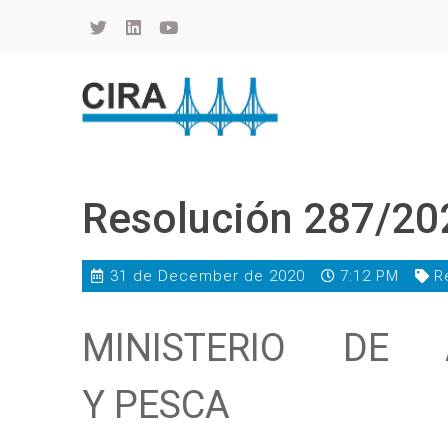
Cámara de Importadores de la República Argentina
La Cámara de Importadores de la República Argentina (CIRA) es una organización no gubernamental, privada y sin fines de lucro, con una trayectoria de 114 años al servicio del sector importador.
Resolución 287/20
31 de December de 2020
7:12 PM
R
MINISTERIO DE A
Y PESCA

Work task.
Reproduce every line of text in the data above word for word, in the same order. Leave the pictures out.

Exercise output.
Cámara de Importadores de la República Argentina
La Cámara de Importadores de la República Argentina (CIRA) es una organización no gubernamental, privada y sin fines de lucro, con una trayectoria de 114 años al servicio del sector importador.
Resolución 287/20
31 de December de 2020
7:12 PM
R
MINISTERIO DE A
Y PESCA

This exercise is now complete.